Not sure where to begin? Try asking Faye Toogood:

  • “How did your experience restoring 18th-century farm buildings shape your approach to material patina?”
  • “What led you to cast early prototypes in plaster instead of digital modelling?”
  • “Can you walk me through the structural logic behind the Roly-Poly’s base curvature?”
  • “How do you negotiate the tension between monumental scale and domestic intimacy in your seating?”

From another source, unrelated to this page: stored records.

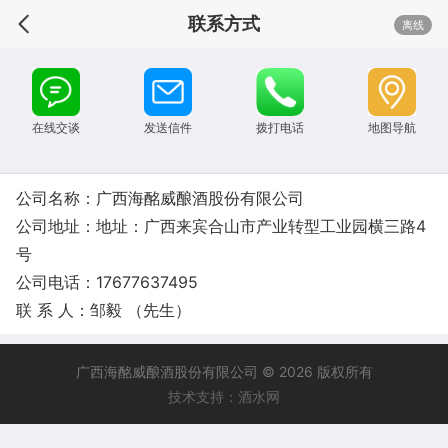
联系方式
离线
在线交谈
发送信件
拨打电话
地图导航
公司名称：广西海酩威酿酒股份有限公司
公司地址：地址：广西来宾合山市产业转型工业园横三路4
号
公司电话：17677637495
联 系 人：邹毅 （先生）
广西海酩威酿酒股份有限公司 © 2026 版权所有
技术支持：酒水网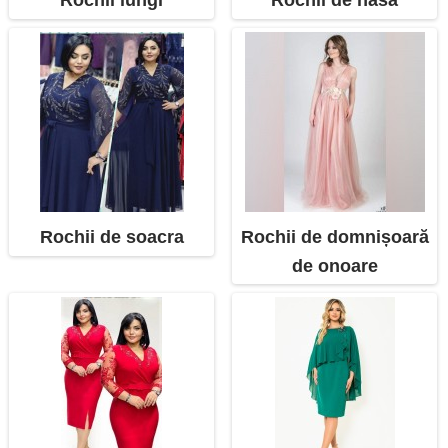
Rochii de soacra
Rochii de domnișoară
de onoare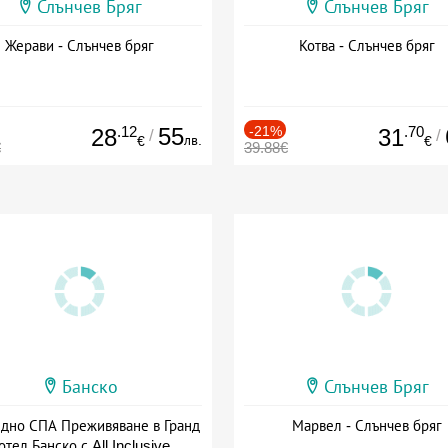
Слънчев Бряг
Слънчев Бряг
Жерави - Слънчев бряг
Котва - Слънчев бряг
.12
55
-21%
.70
28
31
/
/
лв.
€
€
€
39.88€
Банско
Слънчев Бряг
здно СПА Преживяване в Гранд
Марвел - Слънчев бряг
отел Банско с All Inclusive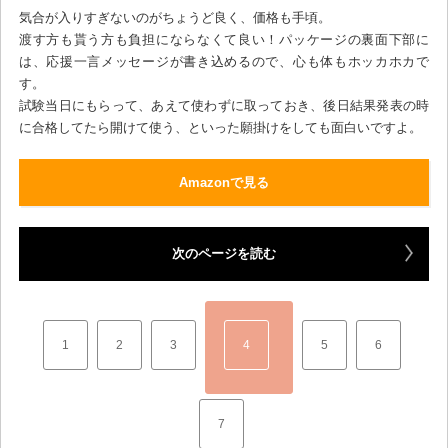
気合が入りすぎないのがちょうど良く、価格も手頃。
渡す方も貰う方も負担にならなくて良い！パッケージの裏面下部に
は、応援一言メッセージが書き込めるので、心も体もホッカホカで
す。
試験当日にもらって、あえて使わずに取っておき、後日結果発表の時
に合格してたら開けて使う、といった願掛けをしても面白いですよ。
Amazonで見る
次のページを読む
1
2
3
4
5
6
7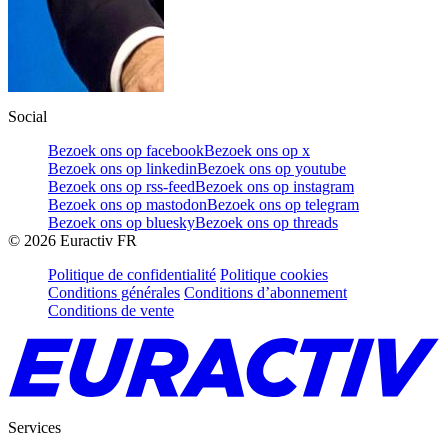
Social
Bezoek ons op facebook
Bezoek ons op x
Bezoek ons op linkedin
Bezoek ons op youtube
Bezoek ons op rss-feed
Bezoek ons op instagram
Bezoek ons op mastodon
Bezoek ons op telegram
Bezoek ons op bluesky
Bezoek ons op threads
©
2026
Euractiv FR
Politique de confidentialité
Politique cookies
Conditions générales
Conditions d’abonnement
Conditions de vente
Services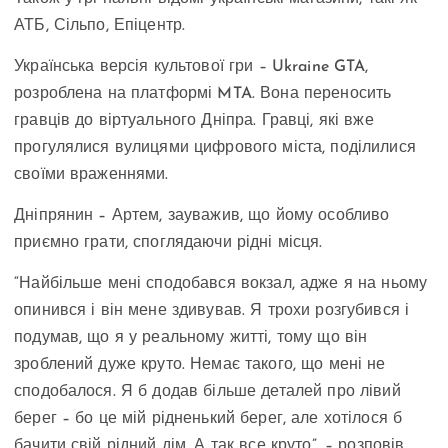
АТБ, Сільпо, Епіцентр.
Українська версія культової гри – Ukraine GTA,
розроблена на платформі MTA. Вона переносить
гравців до віртуального Дніпра. Гравці, які вже
прогулялися вулицями цифрового міста, поділилися
своїми враженнями.
Дніпрянин – Артем, зауважив, що йому особливо
приємно грати, споглядаючи рідні місця.
“Найбільше мені сподобався вокзал, адже я на ньому
опинився і він мене здивував. Я трохи розгубився і
подумав, що я у реальному житті, тому що він
зроблений дуже круто. Немає такого, що мені не
сподобалося. Я б додав більше деталей про лівий
берег – бо це мій рідненький берег, але хотілося б
бачити свій рідний дім. А так все круто”, – розповів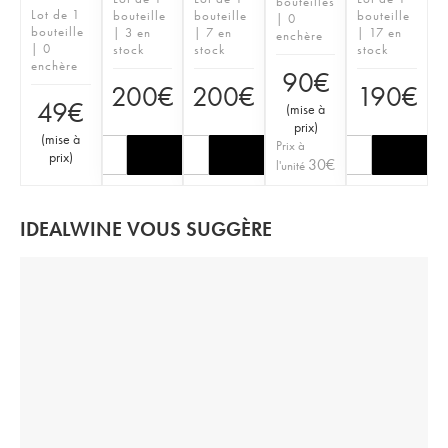
bouteilles
Lot de 1
bouteille
bouteille
bouteille
| 0
bouteille
| 3 en
| 7 en
| 17 en
enchère
| 0
stock
stock
stock
enchère
90
€
200
€
200
€
190
€
49
€
(
mise à
prix
)
(
mise à
Prix à
prix
)
30
€
l'unité
IDEALWINE VOUS SUGGÈRE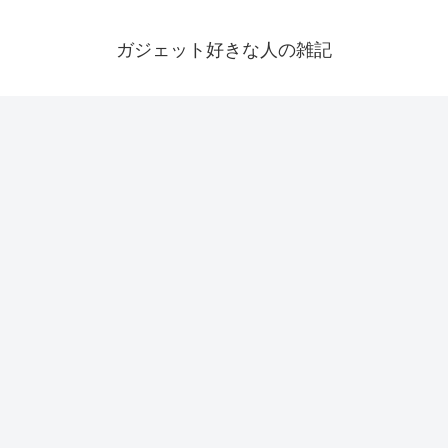
ガジェット好きな人の雑記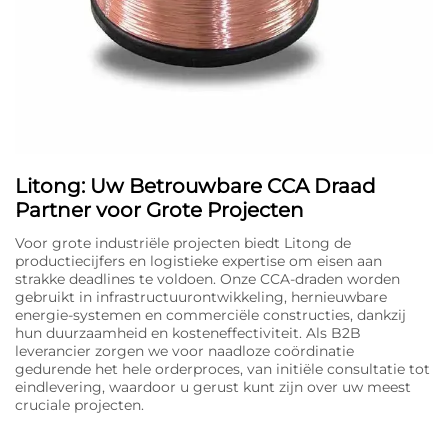
Litong: Uw Betrouwbare CCA Draad
Partner voor Grote Projecten
Voor grote industriële projecten biedt Litong de
productiecijfers en logistieke expertise om eisen aan
strakke deadlines te voldoen. Onze CCA-draden worden
gebruikt in infrastructuurontwikkeling, hernieuwbare
energie-systemen en commerciële constructies, dankzij
hun duurzaamheid en kosteneffectiviteit. Als B2B
leverancier zorgen we voor naadloze coördinatie
gedurende het hele orderproces, van initiële consultatie tot
eindlevering, waardoor u gerust kunt zijn over uw meest
cruciale projecten.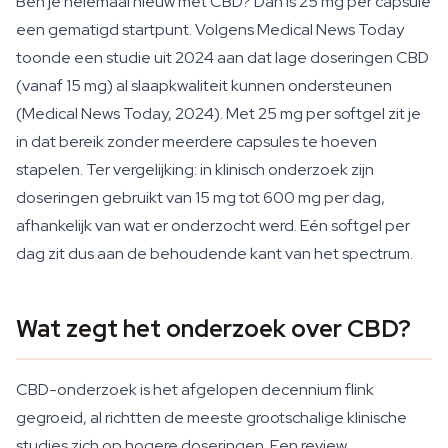
Ben je helemaal nieuw met CBD? Dan is 25 mg per capsule
een gematigd startpunt. Volgens Medical News Today
toonde een studie uit 2024 aan dat lage doseringen CBD
(vanaf 15 mg) al slaapkwaliteit kunnen ondersteunen
(Medical News Today, 2024). Met 25 mg per softgel zit je
in dat bereik zonder meerdere capsules te hoeven
stapelen. Ter vergelijking: in klinisch onderzoek zijn
doseringen gebruikt van 15 mg tot 600 mg per dag,
afhankelijk van wat er onderzocht werd. Eén softgel per
dag zit dus aan de behoudende kant van het spectrum.
Wat zegt het onderzoek over CBD?
CBD-onderzoek is het afgelopen decennium flink
gegroeid, al richtten de meeste grootschalige klinische
studies zich op hogere doseringen. Een review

Frequently Asked Questions

Why does Toogood use unsealed oak and limewash in so many pieces?
She treats wood not as a substrate to be finished, but as a living surface that evolves with time and touch. Unsealed oak reveals natural grain shifts and moisture reactions; limewash allows breathability while creating a chalky, matte depth that changes under different light — a deliberate embrace of entropy over permanence.
What is the significance of the 'Assemblage' series numbering?
Each 'Assemblage' represents a distinct philosophical pivot: Assemblage 1 (2011) focused on monolithic form and clay; Assemblage 4 (2017) introduced modular textile systems; Assemblage 7 (2022) explored biodegradable composites. The numbers mark conceptual chapters, not chronological releases.
How does Toogood’s background in fashion curation inform her furniture design?
Her early work curating avant-garde fashion exhibitions taught her how garments hold memory and gesture — principles she translates into furniture: chairs with ‘shoulder lines’, tables with ‘waistlines’, and upholstery that drapes like cloth rather than conforms like foam.
Does Toogood collaborate directly with craftspeople during prototyping?
Yes — she co-develops every prototype onsite with makers, often adapting designs mid-process based on their technical insights. For the Spade stool, blacksmiths in Wiltshire suggested altering the taper angle to prevent stress fractures, leading to a revised forging sequence she now teaches in her RCA workshops.